┌─ Selected text

PyDESeq2 for differential expression analysis (DEA) with bulk RNA-seq data

Nour Larifi
Mar 14, 2024

Co-authors : 
Thibault ETIENNE


PyDESeq2, a Python implementation of the DESeq2 method originally developed in R (click here) , is a versatile tool for conducting differential expression analysis (DEA) with bulk RNA-seq data. This powerful library is designed to cater to the diverse needs of Python users engaged in RNA-seq experiments.

Notably, PyDESeq2 excels in handling categorical factors within the context of DEA.

Categorical factors, such as experimental conditions are crucial components of the experimental design, representing distinct categories or groups that contribute to the variation in gene expression.

PyDESeq2's capability to effectively analyze and interpret differential expression across these discrete categories empowers researchers. It offers valuable insights into gene expression changes in response to different factors by unraveling the molecular intricacies associated with experimental conditions.

By implementing Wald tests, PyDESeq2 enables users to statistically evaluate the significance of these expression differences, providing a robust framework for unraveling the nuanced relationships between genes in RNA-seq studies.

└─
┌─ Supplied entries

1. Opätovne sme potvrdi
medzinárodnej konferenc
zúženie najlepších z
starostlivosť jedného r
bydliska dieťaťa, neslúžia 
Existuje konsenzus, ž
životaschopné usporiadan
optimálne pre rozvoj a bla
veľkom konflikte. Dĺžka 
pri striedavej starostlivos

└─
┌─ Supplied entries

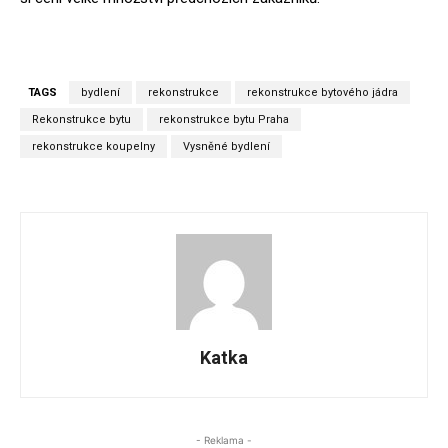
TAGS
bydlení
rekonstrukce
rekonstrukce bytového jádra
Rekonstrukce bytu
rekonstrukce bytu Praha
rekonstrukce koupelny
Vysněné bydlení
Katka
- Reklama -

└─

**The problem**
Pick up the PyDESeq2 article after its last sentence and carry it further. The records were taken from a different source than the text.

**Exercise result**
To test PyDESeq2, a dataset extracted from the article titled "Senescence in Vascular Smooth Muscle Cells and Atherosclerosis" was utilized. This dataset contains samples comprising normal human cell controls and replicative senescence cells, sourced from the NCBI accession GSE171663.


Steps to follow

I. Differential analysis:

  1. Import your gene expression matrix and metadata file in Constellab.
    1. Link it to the Task "pyDESeq2 pairwise differential analysis".
      1. Fill parameters : you must indicate Column name containing gene ids in expression matrix , normal_condition , unnormal_condition , padj_value and log2FoldChange value.
        1. Run your experiment.

          II. KEGG Visualisation :

          With the pydeseq2 table we have obtained, we can use the KEGG visualisation task to see the consequences of differential gene expression on pathways.

          In the article they talk a lot about apoptosis, so we will extract this pathway (hsa04210).


          I. Differential analysis:

          The experiment generates six outputs respectively:


          • A table containing differential expression results ,providing a summary of genes showing significant changes in expression levels between two conditions.
            • A principal component analysis plot: allowing to explore the relationships between samples based on their gene expression profiles.
              • An interactive average hierarchical clustering heatmap : the average linkage method and the Euclidean distance metric was used for hierarchical clustering. The clustering results to visually group similar expressed genes.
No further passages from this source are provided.